Begin Exercise material

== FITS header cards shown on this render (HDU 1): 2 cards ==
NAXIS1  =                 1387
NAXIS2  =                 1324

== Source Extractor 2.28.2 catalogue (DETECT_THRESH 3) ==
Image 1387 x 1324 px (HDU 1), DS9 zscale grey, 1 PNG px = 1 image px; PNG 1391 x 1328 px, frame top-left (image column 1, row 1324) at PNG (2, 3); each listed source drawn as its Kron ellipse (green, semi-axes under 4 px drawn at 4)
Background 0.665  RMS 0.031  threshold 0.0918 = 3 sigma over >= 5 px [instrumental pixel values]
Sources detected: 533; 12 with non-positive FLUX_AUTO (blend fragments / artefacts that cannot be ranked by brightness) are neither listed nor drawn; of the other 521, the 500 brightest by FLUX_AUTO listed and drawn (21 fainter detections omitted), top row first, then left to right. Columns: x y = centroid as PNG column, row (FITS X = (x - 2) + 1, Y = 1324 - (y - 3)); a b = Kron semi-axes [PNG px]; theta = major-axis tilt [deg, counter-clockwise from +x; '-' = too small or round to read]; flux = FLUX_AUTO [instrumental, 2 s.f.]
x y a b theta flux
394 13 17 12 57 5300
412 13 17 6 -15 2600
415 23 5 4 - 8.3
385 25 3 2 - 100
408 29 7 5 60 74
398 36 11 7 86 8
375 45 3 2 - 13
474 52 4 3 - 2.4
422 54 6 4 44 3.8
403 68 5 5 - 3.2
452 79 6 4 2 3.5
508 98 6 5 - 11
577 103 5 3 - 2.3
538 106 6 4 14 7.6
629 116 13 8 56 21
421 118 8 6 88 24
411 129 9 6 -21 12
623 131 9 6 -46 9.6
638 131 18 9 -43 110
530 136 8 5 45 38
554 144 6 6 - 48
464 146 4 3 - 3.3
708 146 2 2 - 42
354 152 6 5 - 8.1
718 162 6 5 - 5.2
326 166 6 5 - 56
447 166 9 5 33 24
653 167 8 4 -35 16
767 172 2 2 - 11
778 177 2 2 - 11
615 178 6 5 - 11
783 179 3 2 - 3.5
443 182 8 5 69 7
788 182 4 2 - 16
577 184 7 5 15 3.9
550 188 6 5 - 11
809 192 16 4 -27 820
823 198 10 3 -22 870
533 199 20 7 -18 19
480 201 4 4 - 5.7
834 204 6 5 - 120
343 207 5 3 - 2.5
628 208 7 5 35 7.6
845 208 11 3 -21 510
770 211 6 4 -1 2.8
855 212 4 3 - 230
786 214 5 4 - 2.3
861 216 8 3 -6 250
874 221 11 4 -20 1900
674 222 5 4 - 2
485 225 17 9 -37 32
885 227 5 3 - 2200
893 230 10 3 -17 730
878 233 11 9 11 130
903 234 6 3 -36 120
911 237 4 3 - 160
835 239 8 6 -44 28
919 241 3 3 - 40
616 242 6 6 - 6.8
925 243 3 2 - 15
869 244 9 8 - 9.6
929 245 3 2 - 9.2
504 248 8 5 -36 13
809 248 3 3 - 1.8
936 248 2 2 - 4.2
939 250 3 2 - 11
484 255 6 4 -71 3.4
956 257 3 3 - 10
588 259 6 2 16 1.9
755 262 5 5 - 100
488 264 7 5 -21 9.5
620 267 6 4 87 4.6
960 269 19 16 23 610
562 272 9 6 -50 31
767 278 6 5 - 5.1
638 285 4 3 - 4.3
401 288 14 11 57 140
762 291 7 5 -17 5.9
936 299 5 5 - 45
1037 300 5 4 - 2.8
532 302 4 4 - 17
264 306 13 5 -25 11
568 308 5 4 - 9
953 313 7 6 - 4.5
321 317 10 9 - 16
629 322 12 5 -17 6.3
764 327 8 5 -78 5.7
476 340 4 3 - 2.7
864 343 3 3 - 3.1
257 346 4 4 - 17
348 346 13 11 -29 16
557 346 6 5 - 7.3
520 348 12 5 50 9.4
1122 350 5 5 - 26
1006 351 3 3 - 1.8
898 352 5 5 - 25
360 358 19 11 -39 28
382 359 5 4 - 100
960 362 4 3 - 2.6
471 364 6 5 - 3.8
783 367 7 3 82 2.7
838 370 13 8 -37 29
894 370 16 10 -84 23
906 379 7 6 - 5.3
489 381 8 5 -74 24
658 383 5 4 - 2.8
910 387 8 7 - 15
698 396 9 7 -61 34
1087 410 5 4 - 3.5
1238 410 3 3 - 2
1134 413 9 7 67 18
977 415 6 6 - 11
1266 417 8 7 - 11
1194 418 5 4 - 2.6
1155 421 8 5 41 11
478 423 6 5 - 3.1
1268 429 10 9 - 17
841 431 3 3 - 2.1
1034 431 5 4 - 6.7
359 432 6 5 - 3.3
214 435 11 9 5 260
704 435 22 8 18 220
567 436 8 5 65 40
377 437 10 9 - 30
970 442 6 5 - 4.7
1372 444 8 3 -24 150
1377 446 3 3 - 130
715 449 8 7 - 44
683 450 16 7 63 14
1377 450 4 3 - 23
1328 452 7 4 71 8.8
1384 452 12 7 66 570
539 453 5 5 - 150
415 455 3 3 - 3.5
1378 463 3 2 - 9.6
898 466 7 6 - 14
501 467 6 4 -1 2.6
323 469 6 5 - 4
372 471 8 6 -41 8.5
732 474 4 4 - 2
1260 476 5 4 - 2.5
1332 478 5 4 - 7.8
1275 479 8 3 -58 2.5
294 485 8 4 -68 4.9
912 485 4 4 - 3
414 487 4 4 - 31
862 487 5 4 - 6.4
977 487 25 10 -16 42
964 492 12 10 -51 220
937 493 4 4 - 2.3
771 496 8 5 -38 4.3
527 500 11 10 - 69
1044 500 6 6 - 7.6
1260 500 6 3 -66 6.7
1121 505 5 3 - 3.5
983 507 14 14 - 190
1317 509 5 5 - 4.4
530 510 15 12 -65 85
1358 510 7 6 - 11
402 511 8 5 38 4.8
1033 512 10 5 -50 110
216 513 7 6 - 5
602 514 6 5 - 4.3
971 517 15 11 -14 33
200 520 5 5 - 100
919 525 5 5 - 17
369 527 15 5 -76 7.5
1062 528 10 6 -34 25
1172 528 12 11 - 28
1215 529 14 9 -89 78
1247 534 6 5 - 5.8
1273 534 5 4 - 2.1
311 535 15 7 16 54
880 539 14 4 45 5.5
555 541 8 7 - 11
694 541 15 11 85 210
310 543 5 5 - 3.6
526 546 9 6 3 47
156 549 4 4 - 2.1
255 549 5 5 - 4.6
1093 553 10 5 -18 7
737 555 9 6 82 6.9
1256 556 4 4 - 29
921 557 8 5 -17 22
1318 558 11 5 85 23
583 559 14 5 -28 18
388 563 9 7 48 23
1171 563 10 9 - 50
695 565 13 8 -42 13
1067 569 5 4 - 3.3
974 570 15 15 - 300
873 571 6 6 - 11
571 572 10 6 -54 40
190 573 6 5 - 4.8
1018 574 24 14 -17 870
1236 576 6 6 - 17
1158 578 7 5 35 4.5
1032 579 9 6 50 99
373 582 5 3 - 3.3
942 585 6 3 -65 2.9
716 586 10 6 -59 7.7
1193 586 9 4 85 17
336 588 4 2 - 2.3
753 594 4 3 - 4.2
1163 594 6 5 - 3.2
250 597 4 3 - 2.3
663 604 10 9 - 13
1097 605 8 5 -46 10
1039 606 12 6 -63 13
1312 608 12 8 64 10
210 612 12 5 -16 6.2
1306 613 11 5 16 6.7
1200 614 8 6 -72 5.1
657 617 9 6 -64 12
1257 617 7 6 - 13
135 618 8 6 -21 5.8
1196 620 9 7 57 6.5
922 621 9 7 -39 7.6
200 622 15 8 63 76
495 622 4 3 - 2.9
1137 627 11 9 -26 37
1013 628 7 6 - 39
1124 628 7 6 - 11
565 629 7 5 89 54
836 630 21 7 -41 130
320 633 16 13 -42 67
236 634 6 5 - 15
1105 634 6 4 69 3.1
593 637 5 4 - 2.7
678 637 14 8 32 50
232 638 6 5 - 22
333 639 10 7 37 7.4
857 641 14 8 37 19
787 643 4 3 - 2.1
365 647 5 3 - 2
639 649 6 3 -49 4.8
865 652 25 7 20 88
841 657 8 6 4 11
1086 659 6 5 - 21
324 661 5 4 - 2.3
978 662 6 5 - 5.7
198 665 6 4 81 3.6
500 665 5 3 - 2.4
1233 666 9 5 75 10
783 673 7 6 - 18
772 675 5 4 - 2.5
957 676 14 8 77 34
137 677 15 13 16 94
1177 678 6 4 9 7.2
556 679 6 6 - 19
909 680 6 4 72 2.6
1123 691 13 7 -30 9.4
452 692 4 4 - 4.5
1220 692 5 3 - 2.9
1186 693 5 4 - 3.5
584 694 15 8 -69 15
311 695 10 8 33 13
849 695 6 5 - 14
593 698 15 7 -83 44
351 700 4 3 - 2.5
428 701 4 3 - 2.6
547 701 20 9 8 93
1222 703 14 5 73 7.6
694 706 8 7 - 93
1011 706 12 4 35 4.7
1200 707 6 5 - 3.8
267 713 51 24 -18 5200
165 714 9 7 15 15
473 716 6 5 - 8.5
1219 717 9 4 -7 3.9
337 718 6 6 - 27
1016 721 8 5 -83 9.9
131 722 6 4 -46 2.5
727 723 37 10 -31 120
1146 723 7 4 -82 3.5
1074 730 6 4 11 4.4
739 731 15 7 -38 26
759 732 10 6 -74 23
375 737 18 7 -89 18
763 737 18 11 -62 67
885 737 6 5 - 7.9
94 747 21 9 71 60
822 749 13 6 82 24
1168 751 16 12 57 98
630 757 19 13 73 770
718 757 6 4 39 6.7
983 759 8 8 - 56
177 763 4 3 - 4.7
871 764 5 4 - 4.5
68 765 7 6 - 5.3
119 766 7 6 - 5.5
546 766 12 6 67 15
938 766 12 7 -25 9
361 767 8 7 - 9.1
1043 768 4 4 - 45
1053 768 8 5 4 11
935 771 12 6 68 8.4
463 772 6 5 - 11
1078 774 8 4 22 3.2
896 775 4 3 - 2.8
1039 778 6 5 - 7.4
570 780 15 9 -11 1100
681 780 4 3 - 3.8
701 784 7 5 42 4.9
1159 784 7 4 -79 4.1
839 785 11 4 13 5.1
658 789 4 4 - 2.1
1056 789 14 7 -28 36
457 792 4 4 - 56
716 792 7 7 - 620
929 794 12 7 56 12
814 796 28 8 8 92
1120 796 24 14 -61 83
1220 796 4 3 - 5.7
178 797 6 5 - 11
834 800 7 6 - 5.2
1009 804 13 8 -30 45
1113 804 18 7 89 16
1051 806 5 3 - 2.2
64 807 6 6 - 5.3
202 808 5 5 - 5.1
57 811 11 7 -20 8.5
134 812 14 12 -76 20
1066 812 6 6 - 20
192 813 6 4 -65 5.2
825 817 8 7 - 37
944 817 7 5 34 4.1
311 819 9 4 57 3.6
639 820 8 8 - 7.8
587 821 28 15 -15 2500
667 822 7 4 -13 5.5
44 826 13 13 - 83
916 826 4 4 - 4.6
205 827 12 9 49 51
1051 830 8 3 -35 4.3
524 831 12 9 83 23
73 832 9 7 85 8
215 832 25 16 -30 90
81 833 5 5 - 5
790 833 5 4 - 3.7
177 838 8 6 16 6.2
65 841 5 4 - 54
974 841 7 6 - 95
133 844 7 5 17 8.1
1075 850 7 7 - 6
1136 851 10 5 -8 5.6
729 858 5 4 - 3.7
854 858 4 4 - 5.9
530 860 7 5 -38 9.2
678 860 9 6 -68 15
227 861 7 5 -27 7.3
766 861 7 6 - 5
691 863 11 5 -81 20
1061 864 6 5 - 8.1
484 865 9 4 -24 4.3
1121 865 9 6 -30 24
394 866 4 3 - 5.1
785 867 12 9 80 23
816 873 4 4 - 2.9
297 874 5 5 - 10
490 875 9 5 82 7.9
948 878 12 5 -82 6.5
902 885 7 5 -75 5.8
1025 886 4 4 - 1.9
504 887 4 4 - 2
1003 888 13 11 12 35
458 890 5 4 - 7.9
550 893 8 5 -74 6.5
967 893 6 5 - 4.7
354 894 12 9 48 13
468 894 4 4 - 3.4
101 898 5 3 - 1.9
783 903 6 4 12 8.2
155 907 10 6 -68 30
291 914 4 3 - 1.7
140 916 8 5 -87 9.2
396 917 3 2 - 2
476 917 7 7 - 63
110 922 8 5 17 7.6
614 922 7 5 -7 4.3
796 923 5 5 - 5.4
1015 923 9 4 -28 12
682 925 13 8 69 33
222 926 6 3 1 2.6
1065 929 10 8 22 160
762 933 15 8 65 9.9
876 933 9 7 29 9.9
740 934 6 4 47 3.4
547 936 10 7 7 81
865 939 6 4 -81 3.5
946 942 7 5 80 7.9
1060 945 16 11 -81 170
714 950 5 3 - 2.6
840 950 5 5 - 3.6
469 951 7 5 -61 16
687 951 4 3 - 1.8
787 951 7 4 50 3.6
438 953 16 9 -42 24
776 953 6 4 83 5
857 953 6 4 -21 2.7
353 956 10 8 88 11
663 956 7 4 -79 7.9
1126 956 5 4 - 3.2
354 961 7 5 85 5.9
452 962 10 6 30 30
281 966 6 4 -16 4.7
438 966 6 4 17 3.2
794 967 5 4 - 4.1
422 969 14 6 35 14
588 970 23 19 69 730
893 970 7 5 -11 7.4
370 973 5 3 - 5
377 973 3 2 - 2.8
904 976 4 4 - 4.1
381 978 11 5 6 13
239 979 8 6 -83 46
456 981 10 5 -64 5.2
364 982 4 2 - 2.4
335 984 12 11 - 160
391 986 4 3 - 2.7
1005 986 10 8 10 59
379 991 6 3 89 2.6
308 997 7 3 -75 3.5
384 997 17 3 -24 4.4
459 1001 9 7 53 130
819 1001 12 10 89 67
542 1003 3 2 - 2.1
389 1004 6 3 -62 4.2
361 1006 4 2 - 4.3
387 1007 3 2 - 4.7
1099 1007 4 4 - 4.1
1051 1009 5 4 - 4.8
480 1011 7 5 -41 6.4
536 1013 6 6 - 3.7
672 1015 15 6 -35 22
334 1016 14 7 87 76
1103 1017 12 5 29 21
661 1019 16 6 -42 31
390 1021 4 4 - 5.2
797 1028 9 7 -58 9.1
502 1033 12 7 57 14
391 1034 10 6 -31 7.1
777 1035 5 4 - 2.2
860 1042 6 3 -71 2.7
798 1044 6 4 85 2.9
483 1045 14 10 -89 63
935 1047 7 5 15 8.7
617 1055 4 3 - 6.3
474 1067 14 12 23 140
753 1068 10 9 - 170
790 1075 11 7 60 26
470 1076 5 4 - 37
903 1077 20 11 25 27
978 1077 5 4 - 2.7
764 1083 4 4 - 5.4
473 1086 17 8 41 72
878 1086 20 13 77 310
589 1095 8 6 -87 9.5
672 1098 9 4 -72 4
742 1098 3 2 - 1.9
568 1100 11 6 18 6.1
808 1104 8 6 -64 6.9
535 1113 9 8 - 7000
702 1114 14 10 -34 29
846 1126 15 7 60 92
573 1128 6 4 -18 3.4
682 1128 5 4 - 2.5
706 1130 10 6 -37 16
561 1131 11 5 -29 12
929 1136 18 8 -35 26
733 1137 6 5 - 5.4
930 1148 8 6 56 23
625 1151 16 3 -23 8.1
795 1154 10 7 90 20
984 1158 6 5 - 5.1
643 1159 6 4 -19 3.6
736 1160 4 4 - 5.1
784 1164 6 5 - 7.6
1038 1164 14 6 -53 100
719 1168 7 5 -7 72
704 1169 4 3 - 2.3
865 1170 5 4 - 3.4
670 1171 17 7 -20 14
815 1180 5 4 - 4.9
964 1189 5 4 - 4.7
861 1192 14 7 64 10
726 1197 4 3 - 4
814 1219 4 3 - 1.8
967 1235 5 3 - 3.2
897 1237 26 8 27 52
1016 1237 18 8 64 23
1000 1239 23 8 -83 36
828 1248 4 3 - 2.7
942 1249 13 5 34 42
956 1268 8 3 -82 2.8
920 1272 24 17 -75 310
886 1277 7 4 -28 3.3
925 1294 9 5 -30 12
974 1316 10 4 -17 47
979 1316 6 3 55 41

End Exercise material

Copy the stretch of the rows above from the line containing "Source Extractor 2.28.2" through the line containing "Image 1387 x", putting "cyan" in place of "green" and changing nothing else.

== Source Extractor 2.28.2 catalogue (DETECT_THRESH 3) ==
Image 1387 x 1324 px (HDU 1), DS9 zscale grey, 1 PNG px = 1 image px; PNG 1391 x 1328 px, frame top-left (image column 1, row 1324) at PNG (2, 3); each listed source drawn as its Kron ellipse (cyan, semi-axes under 4 px drawn at 4)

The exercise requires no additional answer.